### [How to complete this task]
Set down every entry word for word. Omit the pictures.

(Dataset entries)
= Beginning of Section =

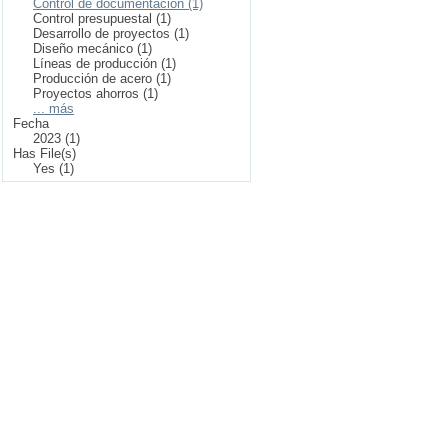
Control de documentación (1)
Control presupuestal (1)
Desarrollo de proyectos (1)
Diseño mecánico (1)
Líneas de producción (1)
Producción de acero (1)
Proyectos ahorros (1)
... más
Fecha
2023 (1)
Has File(s)
Yes (1)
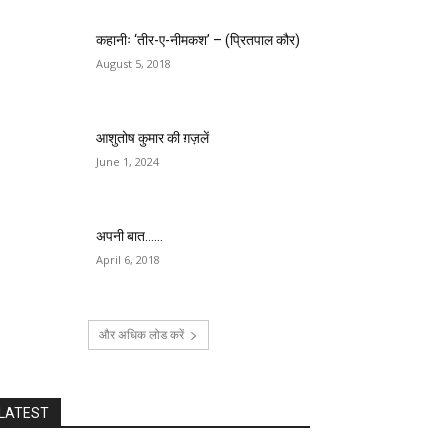
कहानीः ‘तीर-ए-नीमकश’ – (प्रितपाल कौर)
August 5, 2018
आशुतोष कुमार की ग़ज़लें
June 1, 2024
अपनी बात……
April 6, 2018
और अधिक लोड करें
LATEST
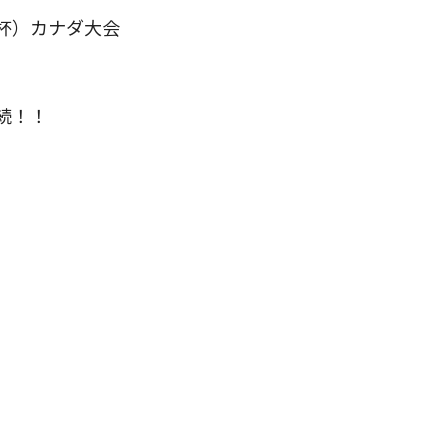
杯）カナダ大会
続！！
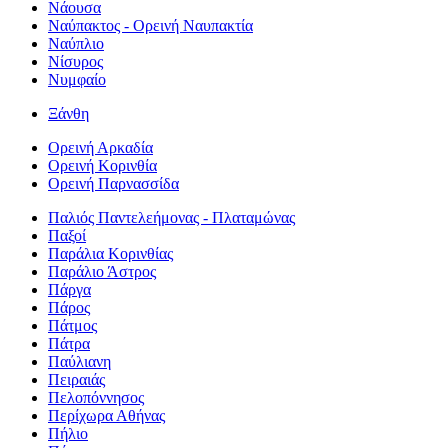
Νάουσα
Ναύπακτος - Ορεινή Ναυπακτία
Ναύπλιο
Νίσυρος
Νυμφαίο
Ξάνθη
Ορεινή Αρκαδία
Ορεινή Κορινθία
Ορεινή Παρνασσίδα
Παλιός Παντελεήμονας - Πλαταμώνας
Παξοί
Παράλια Κορινθίας
Παράλιο Άστρος
Πάργα
Πάρος
Πάτμος
Πάτρα
Παύλιανη
Πειραιάς
Πελοπόννησος
Περίχωρα Αθήνας
Πήλιο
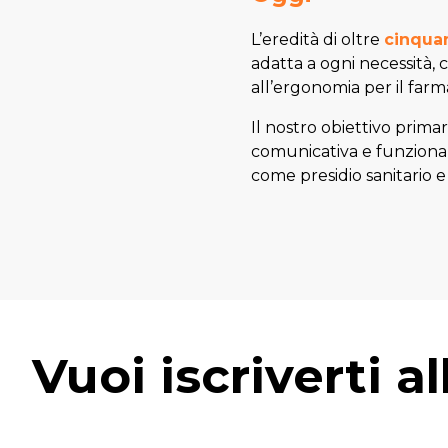
L’eredità di oltre
cinquan
adatta a ogni necessità, 
all’ergonomia per il farm
Il nostro obiettivo primar
comunicativa e funzionali
come presidio sanitario e
Vuoi iscriverti a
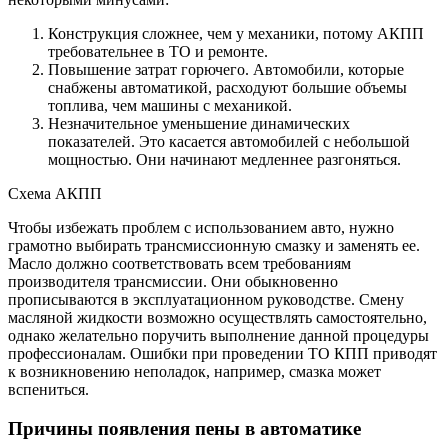
Конструкция сложнее, чем у механики, потому АКПП
требовательнее в ТО и ремонте.
Повышение затрат горючего. Автомобили, которые
снабжены автоматикой, расходуют большие объемы
топлива, чем машины с механикой.
Незначительное уменьшение динамических
показателей. Это касается автомобилей с небольшой
мощностью. Они начинают медленнее разгоняться.
Схема АКПП
Чтобы избежать проблем с использованием авто, нужно
грамотно выбирать трансмиссионную смазку и заменять ее.
Масло должно соответствовать всем требованиям
производителя трансмиссии. Они обыкновенно
прописываются в эксплуатационном руководстве. Смену
масляной жидкости возможно осуществлять самостоятельно,
однако желательно поручить выполнение данной процедуры
профессионалам. Ошибки при проведении ТО КПП приводят
к возникновению неполадок, например, смазка может
вспениться.
Причины появления пены в автоматике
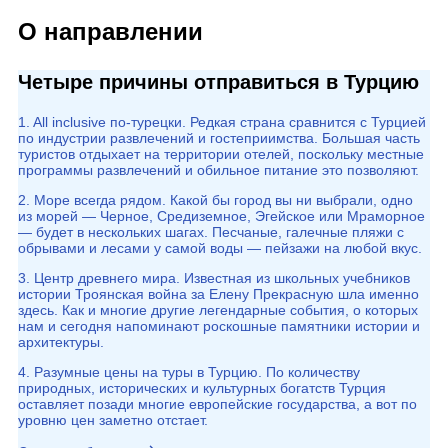
О направлении
Четыре причины отправиться в Турцию
1. All inclusive по-турецки. Редкая страна сравнится с Турцией
по индустрии развлечений и гостеприимства. Большая часть
туристов отдыхает на территории отелей, поскольку местные
программы развлечений и обильное питание это позволяют.
2. Море всегда рядом. Какой бы город вы ни выбрали, одно
из морей — Черное, Средиземное, Эгейское или Мраморное
— будет в нескольких шагах. Песчаные, галечные пляжи с
обрывами и лесами у самой воды — пейзажи на любой вкус.
3. Центр древнего мира. Известная из школьных учебников
истории Троянская война за Елену Прекрасную шла именно
здесь. Как и многие другие легендарные события, о которых
нам и сегодня напоминают роскошные памятники истории и
архитектуры.
4. Разумные цены на туры в Турцию. По количеству
природных, исторических и культурных богатств Турция
оставляет позади многие европейские государства, а вот по
уровню цен заметно отстает.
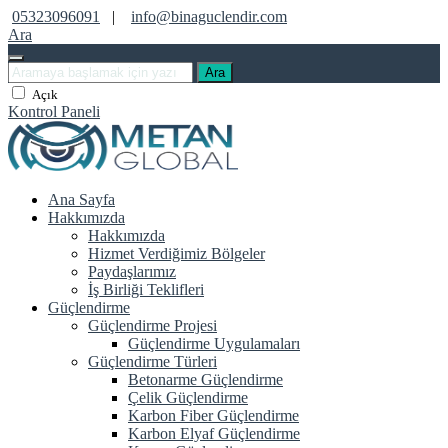
05323096091
|
info@binaguclendir.com
Ara
Ara
Açık
Kontrol Paneli
Ana Sayfa
Hakkımızda
Hakkımızda
Hizmet Verdiğimiz Bölgeler
Paydaşlarımız
İş Birliği Teklifleri
Güçlendirme
Güçlendirme Projesi
Güçlendirme Uygulamaları
Güçlendirme Türleri
Betonarme Güçlendirme
Çelik Güçlendirme
Karbon Fiber Güçlendirme
Karbon Elyaf Güçlendirme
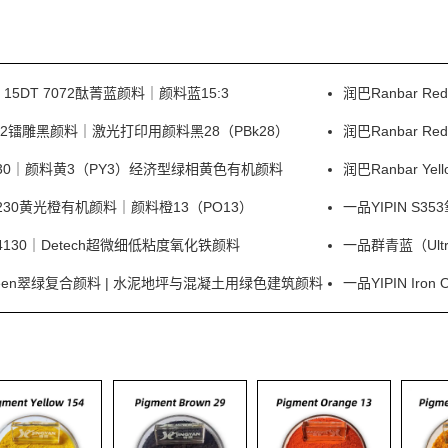
e 15DT 7072酞菁蓝颜料｜颜料蓝15:3
润巴Ranbar 
 I0332镭雕黑颜料｜激光打印用颜料黑28（PBk28）
润巴Ranbar 
ow P330｜颜料黄3（PY3）经济型绿相黄色有机颜料
润巴Ranbar Y
e P230黄光橙有机颜料｜颜料橙13（PO13）
一品YIPIN 
30｜Detech超微细低粘度氧化铁颜料
一品群青蓝（Ultr
d Green翠绿复合颜料 | 水泥地坪与混凝土用绿色建筑颜料
一品YIPIN Ir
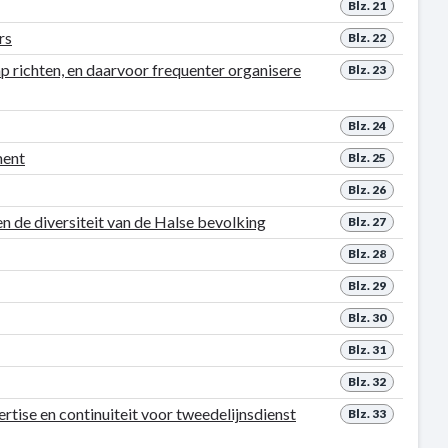
Blz. 21
rs
Blz. 22
 richten, en daarvoor frequenter organisere
Blz. 23
Blz. 24
ment
Blz. 25
Blz. 26
n de diversiteit van de Halse bevolking
Blz. 27
Blz. 28
Blz. 29
Blz. 30
Blz. 31
Blz. 32
tise en continuiteit voor tweedelijnsdienst
Blz. 33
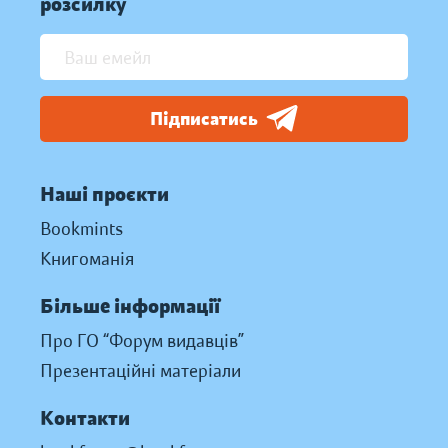
розсилку
Підписатись
Наші проєкти
Bookmints
Книгоманія
Більше інформації
Про ГО “Форум видавців”
Презентаційні матеріали
Контакти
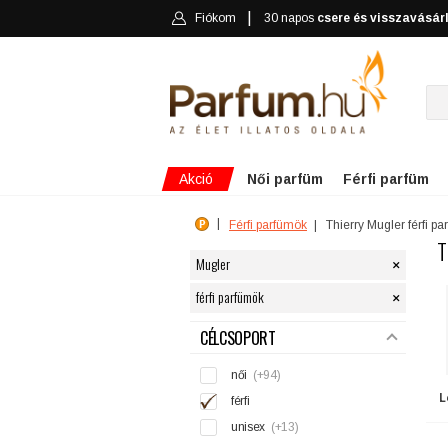
Fiókom
30 napos
csere és visszavásár
Akció
Női parfüm
Férfi parfüm
Férfi parfümök
Thierry Mugler férfi p
T
×
Mugler
×
férfi parfümök
SZŰRÉS
CÉLCSOPORT
női
(+94)
L
férfi
unisex
(+13)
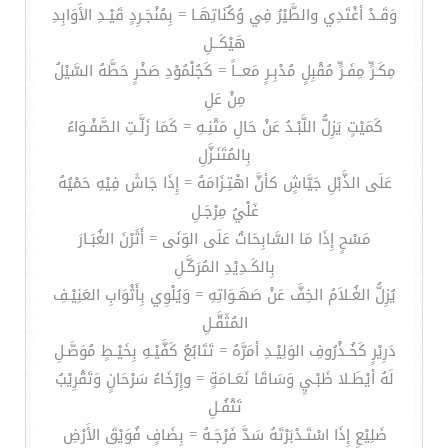
وَقَـدْ أغْتَدِي والطَّيْرُ فِي وُكُنَاتِهَـا = بِمُنْجَـرِدٍ قَيْـدِ الأَوَابِدِ
هَيْكَــلِ
مِكَـرٍّ مِفَـرٍّ مُقْبِلٍ مُدْبِـرٍ مَعــاً = كَجُلْمُوْدِ صَخْرٍ حَطَّهُ السَّيْلُ
مِنْ عَلِ
كَمَيْتٍ يَزِلُّ اللَّبْـدُ عَنْ حَالِ مَتْنِـهِ = كَمَا زَلَّـتِ الصَّفْـوَاءُ
بِالمُتَنَـزَّلِ
عَلَى الذَّبْلِ جَيَّاشٍ كأنَّ اهْتِـزَامَهُ = إِذَا جَاشَ فِيْهِ حَمْيُهُ
غَلْيُ مِرْجَـلِ
مَسْحٍ إِذَا مَا السَّابِحَاتُ عَلَى الوَنَى = أَثَرْنَ الغُبَـارَ
بِالكَـدِيْدِ المُرَكَّـلِ
يُزِلُّ الغُـلاَمُ الخِفَّ عَنْ صَهَـوَاتِهِ = وَيُلْوِي بِأَثْوَابِ العَنِيْـفِ
المُثَقَّـلِ
دَرِيْرٍ كَخُـذْرُوفِ الوَلِيْـدِ أمَرَّهُ = تَتَابُعُ كَفَّيْـهِ بِخَيْـطٍ مُوَصَّـلِ
لَهُ أيْطَـلا ظَبْـيٍ وَسَاقَا نَعَـامَةٍ = وإِرْخَاءُ سَرْحَانٍ وَتَقْرِيْبُ
تَتْفُـلِ
ضَلِيْعٍ إِذَا اسْتَـدْبَرْتَهُ سَدَّ فَرْجَـهُ = بِضَافٍ فُوَيْقَ الأَرْضِ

= End of Section =

### [Solution]
Control de documentación (1)
Control presupuestal (1)
Desarrollo de proyectos (1)
Diseño mecánico (1)
Líneas de producción (1)
Producción de acero (1)
Proyectos ahorros (1)
... más
Fecha
2023 (1)
Has File(s)
Yes (1)
कहानीः ‘तीर-ए-नीमकश’ – (प्रितपाल कौर)
August 5, 2018
आशुतोष कुमार की ग़ज़लें
June 1, 2024
अपनी बात……
April 6, 2018
और अधिक लोड करें
LATEST
杯）カナダ大会
続！！
Νάουσα
Ναύπακτος - Ορεινή Ναυπακτία
Ναύπλιο
Νίσυρος
Νυμφαίο
Ξάνθη
Ορεινή Αρκαδία
Ορεινή Κορινθία
Ορεινή Παρνασσίδα
Παλιός Παντελεήμονας - Πλαταμώνας
Παξοί
Παράλια Κορινθίας
Παράλιο Άστρος
Πάργα
Πάρος
Πάτμος
Πάτρα
Παύλιανη
Πειραιάς
Πελοπόννησος
Περίχωρα Αθήνας
Πήλιο
L’eredità di oltre
cinquan
adatta a ogni necessità, 
all’ergonomia per il farm
Il nostro obiettivo primar
comunicativa e funzionali
come presidio sanitario e
Vuoi iscriverti a
Конструкция сложнее, чем у механики, потому АКПП
требовательнее в ТО и ремонте.
Повышение затрат горючего. Автомобили, которые
снабжены автоматикой, расходуют большие объемы
топлива, чем машины с механикой.
Незначительное уменьшение динамических
показателей. Это касается автомобилей с небольшой
мощностью. Они начинают медленнее разгоняться.
Схема АКПП
Чтобы избежать проблем с использованием авто, нужно
грамотно выбирать трансмиссионную смазку и заменять ее.
Масло должно соответствовать всем требованиям
производителя трансмиссии. Они обыкновенно
прописываются в эксплуатационном руководстве. Смену
масляной жидкости возможно осуществлять самостоятельно,
однако желательно поручить выполнение данной процедуры
профессионалам. Ошибки при проведении ТО КПП приводят
к возникновению неполадок, например, смазка может
вспениться.
Причины появления пены в автоматике
О направлении
Четыре причины отправиться в Турцию
1. All inclusive по-турецки. Редкая страна сравнится с Турцией
по индустрии развлечений и гостеприимства. Большая часть
туристов отдыхает на территории отелей, поскольку местные
программы развлечений и обильное питание это позволяют.
2. Море всегда рядом. Какой бы город вы ни выбрали, одно
из морей — Черное, Средиземное, Эгейское или Мраморное
— будет в нескольких шагах. Песчаные, галечные пляжи с
обрывами и лесами у самой воды — пейзажи на любой вкус.
3. Центр древнего мира. Известная из школьных учебников
истории Троянская война за Елену Прекрасную шла именно
здесь. Как и многие другие легендарные события, о которых
нам и сегодня напоминают роскошные памятники истории и
архитектуры.
4. Разумные цены на туры в Турцию. По количеству
природных, исторических и культурных богатств Турция
оставляет позади многие европейские государства, а вот по
уровню цен заметно отстает.
05323096091
|
info@binaguclendir.com
Ara
Ara
Açık
Kontrol Paneli
Ana Sayfa
Hakkımızda
Hakkımızda
Hizmet Verdiğimiz Bölgeler
Paydaşlarımız
İş Birliği Teklifleri
Güçlendirme
Güçlendirme Projesi
Güçlendirme Uygulamaları
Güçlendirme Türleri
Betonarme Güçlendirme
Çelik Güçlendirme
Karbon Fiber Güçlendirme
Karbon Elyaf Güçlendirme
e 15DT 7072酞菁蓝颜料｜颜料蓝15:3
润巴Ranbar 
 I0332镭雕黑颜料｜激光打印用颜料黑28（PBk28）
润巴Ranbar 
ow P330｜颜料黄3（PY3）经济型绿相黄色有机颜料
润巴Ranbar Y
e P230黄光橙有机颜料｜颜料橙13（PO13）
一品YIPIN 
30｜Detech超微细低粘度氧化铁颜料
一品群青蓝（Ultr
d Green翠绿复合颜料 | 水泥地坪与混凝土用绿色建筑颜料
一品YIPIN Ir
Blz. 21
rs
Blz. 22
 richten, en daarvoor frequenter organisere
Blz. 23
Blz. 24
ment
Blz. 25
Blz. 26
n de diversiteit van de Halse bevolking
Blz. 27
Blz. 28
Blz. 29
Blz. 30
Blz. 31
Blz. 32
tise en continuiteit voor tweedelijnsdienst
Blz. 33
розсилку
Підписатись
Наші проєкти
Bookmints
Книгоманія
Більше інформації
Про ГО “Форум видавців”
Презентаційні матеріали
Контакти
Fiókom
30 napos
csere és visszavásár
Akció
Női parfüm
Férfi parfüm
Férfi parfümök
Thierry Mugler férfi p
T
×
Mugler
×
férfi parfümök
SZŰRÉS
CÉLCSOPORT
női
(+94)
L
férfi
unisex
(+13)
وَقَـدْ أغْتَدِي والطَّيْرُ فِي وُكُنَاتِهَـا = بِمُنْجَـرِدٍ قَيْـدِ الأَوَابِدِ
هَيْكَــلِ
مِكَـرٍّ مِفَـرٍّ مُقْبِلٍ مُدْبِـرٍ مَعــاً = كَجُلْمُوْدِ صَخْرٍ حَطَّهُ السَّيْلُ
مِنْ عَلِ
كَمَيْتٍ يَزِلُّ اللَّبْـدُ عَنْ حَالِ مَتْنِـهِ = كَمَا زَلَّـتِ الصَّفْـوَاءُ
بِالمُتَنَـزَّلِ
عَلَى الذَّبْلِ جَيَّاشٍ كأنَّ اهْتِـزَامَهُ = إِذَا جَاشَ فِيْهِ حَمْيُهُ
غَلْيُ مِرْجَـلِ
مَسْحٍ إِذَا مَا السَّابِحَاتُ عَلَى الوَنَى = أَثَرْنَ الغُبَـارَ
بِالكَـدِيْدِ المُرَكَّـلِ
يُزِلُّ الغُـلاَمُ الخِفَّ عَنْ صَهَـوَاتِهِ = وَيُلْوِي بِأَثْوَابِ العَنِيْـفِ
المُثَقَّـلِ
دَرِيْرٍ كَخُـذْرُوفِ الوَلِيْـدِ أمَرَّهُ = تَتَابُعُ كَفَّيْـهِ بِخَيْـطٍ مُوَصَّـلِ
لَهُ أيْطَـلا ظَبْـيٍ وَسَاقَا نَعَـامَةٍ = وإِرْخَاءُ سَرْحَانٍ وَتَقْرِيْبُ
تَتْفُـلِ
ضَلِيْعٍ إِذَا اسْتَـدْبَرْتَهُ سَدَّ فَرْجَـهُ = بِضَافٍ فُوَيْقَ الأَرْضِ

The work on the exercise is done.